— Ты изограф? — прошает Сергий тихонько, когда уже многие уснули и туманы, подступив вплоть, застыли в ближайших кустах.
— Ага! Мы с батей… Я больше буквицы… Иконы тоже писал, Богоматерь…
— Отец хвалит тебя, а ты доволен собой?
Отрок вертит головой, отрицая, щелкает пальцами:
— Иногды и хорошо, да не то! Нет высоты! Того вот, о чем говорили однесь!

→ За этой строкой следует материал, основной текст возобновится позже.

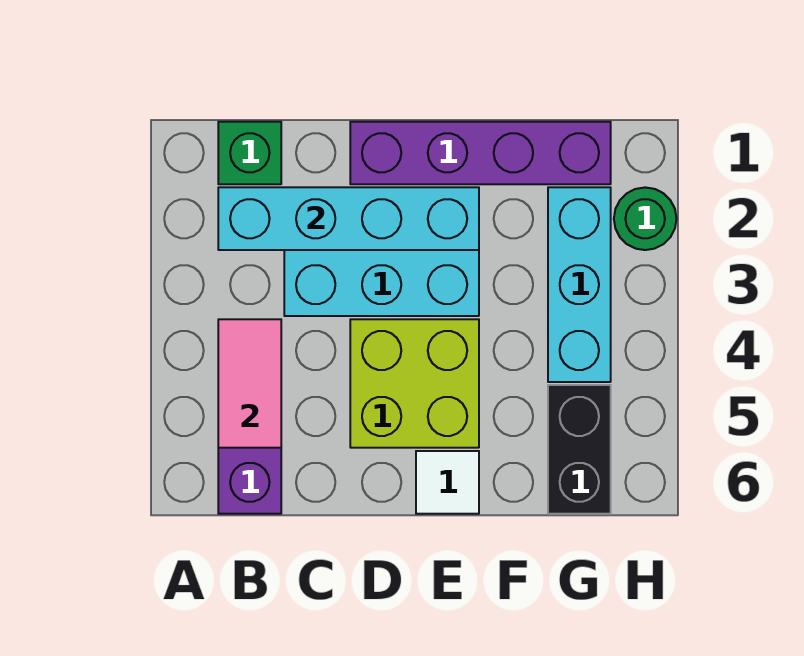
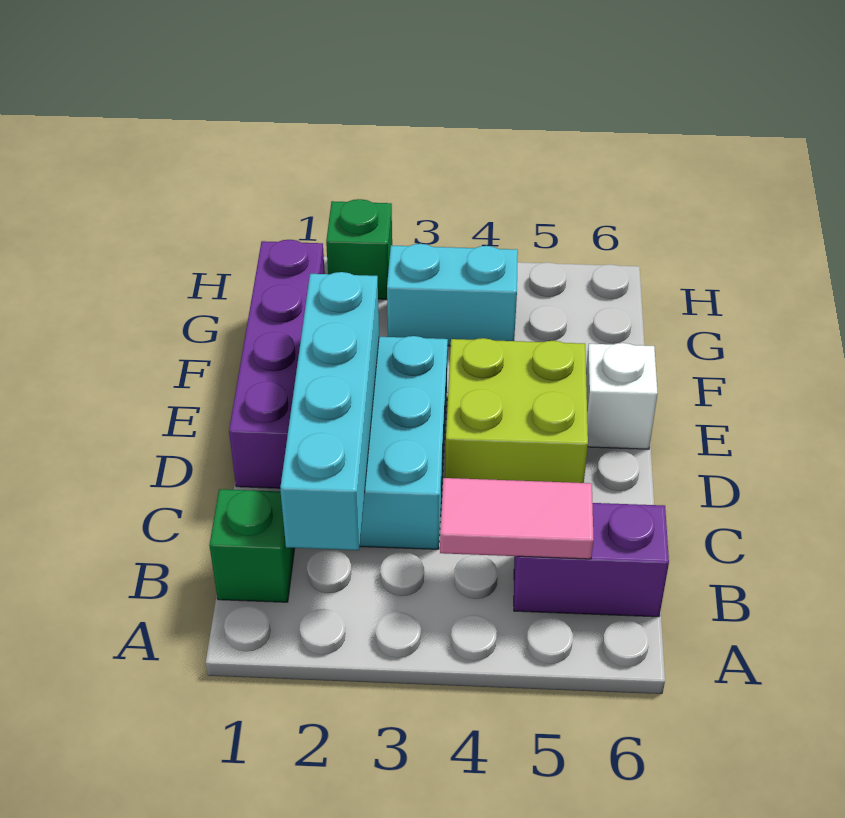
white 1x1 tile [416,451,479,514] -> white 1x1 brick [586,343,658,449]
cyan 1x3 brick [548,187,611,382] -> cyan 1x2 brick [387,244,518,346]
black 1x2 brick [548,385,611,514] -> none
green 1x1 round brick [614,187,676,250] -> green 1x1 brick [326,199,392,299]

— прибавляет он, зарозовев от смущения. — Я в мир не хочу, пойду в монахи! Дабы токмо писать… Святое… Прими меня к себе, отче! — высказывает он, наконец.
— Приму, сыне! — задумчиво, с отстоянием, возвещает Сергий. — Но затем ты пойдешь к игумену Андронику! — прибавляет он, как о давно решенном, и покачивает головой, завидя протестующее шевеление отрока. — Нет, в нашей обители тебе нарочитым изографом не стать! И к игумену Федору, в Симонов, не посоветую я тебе. Там труд иноков обращен к миру, там борение ежечасное. Тебе же потребны будут опыт и сугубое научение мастерству. А у Андроника в обители пребывает муж нарочит, именем Даниил.
Он будет тебе дельным наставником в художестве! Да и молитвенное созерцание, надобное, егда хощешь достичь понимания святости, обретешь там же! И не печаль сердца! Аз тебя не отрину. Ты и меня почасту узришь в обители той! — добавляет Сергий, улыбаясь и ероша загрубелой дланью светлые мальчишечьи волосы, а отрок весь вспыхивает полымем от нечаянной ласки преподобного. И опять они замолкают. Старец провидит во вьюноше то, о чем уже говорят на Москве изографы: великий талан, коему токмо не достает мастерства и духовного понимания. (Ибо без последнего и мастерство не помога в деле, и ничего святого не может создать муж, не имущий святости в сердце своем!) А отрок успокоен и счастлив. Он нашел того, чьим светом отныне будут одухотворены и овеяны все его дальнейшие старанья, и бессонные ночи, и горести, и короткие вспышки счастья, и отчаянье, и восторг, и труды — все то, что в совокупной нераздельности люди называют творчеством.
Только к утру, когда замолкли, задремав, иноки и замер, то ли уснув, то ли задумавшись, великий старец, Андрейка Рублев позволил себе задремать у костра, счастливым пальцем украдкой касаясь грубой мантии преподобного.
Жизнь и творчество есть любовь, и весь зримый мир сотворен величавой любовью, а горести, разорения, беды — лишь знаки наших несовершенств и, порой, неумения воспользоваться свободою воли, данной нам свыше Господом.
Ну, а смерть — смерти вообще нет, есть вечное обновление бытия. И токмо величайшим напряжением всех сил зла возможно станет, и то через много веков, поставить этот сущий мир на грань гибели.